##### Reading passage
>Not so today. The civil service in western countries clearly struggles to keep up with the ever more complex and dynamic world. (If you want to understand the nitty-gritty details of that struggle read the excellent Pahlka’s book on the topic.) It clearly needs a reform, but nobody knows what kind of reform would work. Unlike in post-Soviet states in 1990’s, there’s no one to copy, no one to get guidance from. We are in experimentation mode.
>So, short of disbanding institutions wholesale without a clear plan, merely hoping they’ll improve when rebuilt, what else can be done?
It’s not just a question of “where would we need reform?” or “what kind of reform would work” but “what kind of goal are we seeking to get out of reform to begin with?” which is where a lot of the contention comes from. Political discussions in general get very heated and we tend to assume that the “other side” reform ideas aren’t working towards the Better Goal but to the Evil Goal. Having a target like the West which was just clearly better in their eyes makes for a somewhat more agreeable point than some generic reform idea.
##########
##### Information
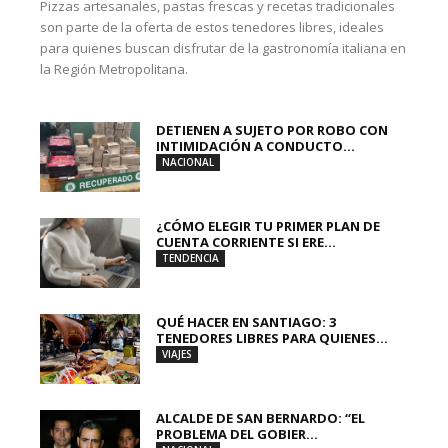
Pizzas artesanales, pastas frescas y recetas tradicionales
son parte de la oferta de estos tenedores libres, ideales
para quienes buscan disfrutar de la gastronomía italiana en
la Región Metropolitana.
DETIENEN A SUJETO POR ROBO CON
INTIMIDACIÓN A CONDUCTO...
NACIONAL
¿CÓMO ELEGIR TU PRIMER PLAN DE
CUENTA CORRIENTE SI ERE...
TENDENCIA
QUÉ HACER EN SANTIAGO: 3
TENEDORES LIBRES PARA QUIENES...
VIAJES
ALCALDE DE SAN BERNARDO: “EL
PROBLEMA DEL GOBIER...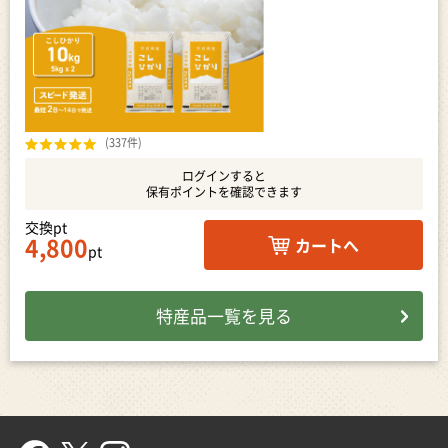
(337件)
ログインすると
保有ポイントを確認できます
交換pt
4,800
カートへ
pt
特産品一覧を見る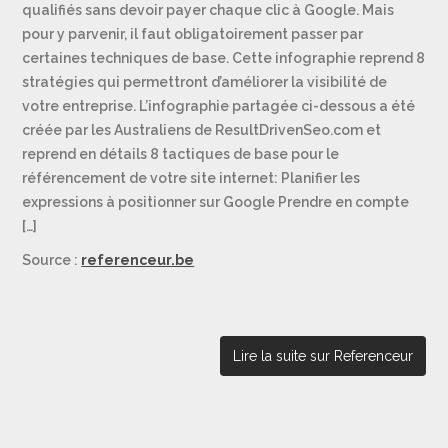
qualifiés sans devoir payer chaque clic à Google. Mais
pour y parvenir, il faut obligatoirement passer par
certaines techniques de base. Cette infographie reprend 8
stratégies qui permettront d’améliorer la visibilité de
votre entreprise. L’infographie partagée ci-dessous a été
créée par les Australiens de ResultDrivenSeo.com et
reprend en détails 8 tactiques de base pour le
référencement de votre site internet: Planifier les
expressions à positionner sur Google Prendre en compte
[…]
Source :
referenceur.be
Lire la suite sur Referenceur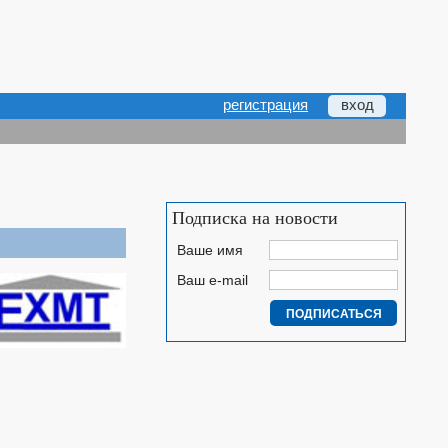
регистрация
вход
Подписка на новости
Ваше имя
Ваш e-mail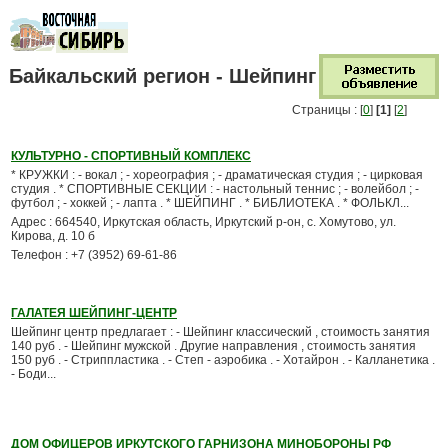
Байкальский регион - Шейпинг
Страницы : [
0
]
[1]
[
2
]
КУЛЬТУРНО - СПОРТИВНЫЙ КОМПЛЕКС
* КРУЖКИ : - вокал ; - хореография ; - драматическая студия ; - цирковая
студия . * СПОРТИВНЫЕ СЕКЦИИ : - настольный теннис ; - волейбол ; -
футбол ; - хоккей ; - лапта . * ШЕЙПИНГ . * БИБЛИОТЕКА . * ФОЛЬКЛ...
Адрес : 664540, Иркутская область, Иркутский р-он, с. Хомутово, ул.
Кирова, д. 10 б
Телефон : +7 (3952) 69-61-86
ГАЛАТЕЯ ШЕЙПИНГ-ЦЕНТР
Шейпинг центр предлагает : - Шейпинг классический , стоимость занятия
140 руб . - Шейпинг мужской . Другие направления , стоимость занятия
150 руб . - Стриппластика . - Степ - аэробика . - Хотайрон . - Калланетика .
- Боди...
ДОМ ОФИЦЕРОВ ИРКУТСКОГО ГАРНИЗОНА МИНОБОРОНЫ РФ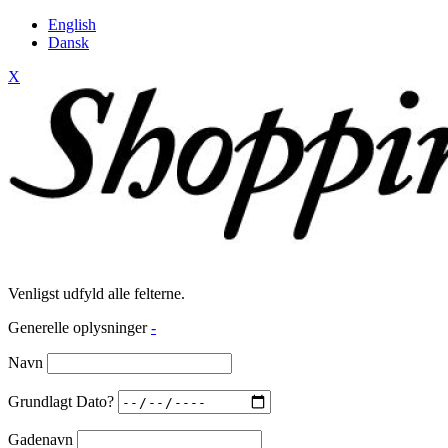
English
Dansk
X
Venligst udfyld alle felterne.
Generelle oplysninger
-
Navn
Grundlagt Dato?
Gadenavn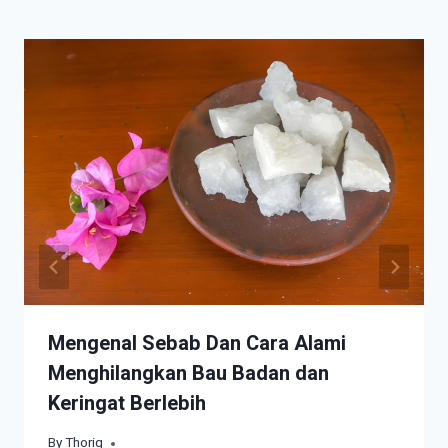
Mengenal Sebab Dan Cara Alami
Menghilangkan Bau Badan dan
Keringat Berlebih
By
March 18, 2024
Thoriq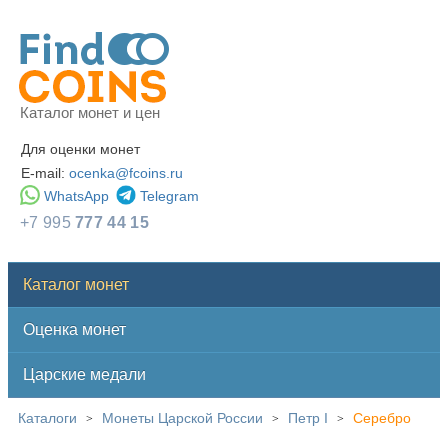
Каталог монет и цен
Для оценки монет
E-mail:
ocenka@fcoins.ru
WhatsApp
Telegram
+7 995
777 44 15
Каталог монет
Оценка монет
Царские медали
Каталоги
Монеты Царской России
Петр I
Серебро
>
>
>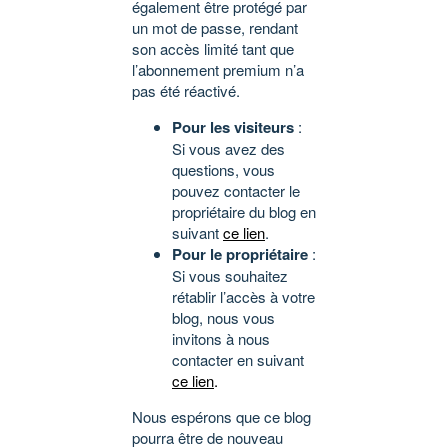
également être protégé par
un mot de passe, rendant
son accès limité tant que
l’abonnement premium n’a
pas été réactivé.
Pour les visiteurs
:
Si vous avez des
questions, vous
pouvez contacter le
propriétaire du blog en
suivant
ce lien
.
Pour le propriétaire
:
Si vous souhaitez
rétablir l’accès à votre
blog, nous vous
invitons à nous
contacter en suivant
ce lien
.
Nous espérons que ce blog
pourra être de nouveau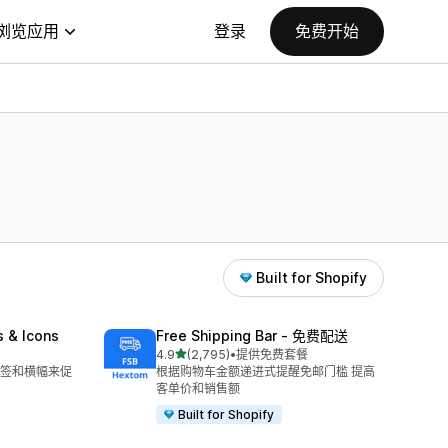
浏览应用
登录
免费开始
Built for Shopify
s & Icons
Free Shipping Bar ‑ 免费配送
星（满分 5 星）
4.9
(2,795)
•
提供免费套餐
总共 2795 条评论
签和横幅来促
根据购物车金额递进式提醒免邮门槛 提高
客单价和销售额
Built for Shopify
##########
__Work to complete__
a - Reproduce the stretch of the civil service reform passage from "It’s not just" through "generic reform idea.".
b - Which questions does the civil service reform passage place inside quotation marks?
c - Why does the civil service reform passage say western countries are "in experimentation mode"?

__Solutions to the problems__
a -
It’s not just a question of “where would we need reform?” or “what kind of reform would work” but “what kind of goal are we seeking to get out of reform to begin with?” which is where a lot of the contention comes from. Political discussions in general get very heated and we tend to assume that the “other side” reform ideas aren’t working towards the Better Goal but to the Evil Goal. Having a target like the West which was just clearly better in their eyes makes for a somewhat more agreeable point than some generic reform idea.

b -
- "where would we need reform?"
- "what kind of reform would work"
- "what kind of goal are we seeking to get out of reform to begin with?"

c - Their civil service clearly needs reform to keep up with an ever more complex and dynamic world, but nobody knows what kind of reform would work. Unlike post-Soviet states in the 1990s, they have no one to copy and no one to get guidance from.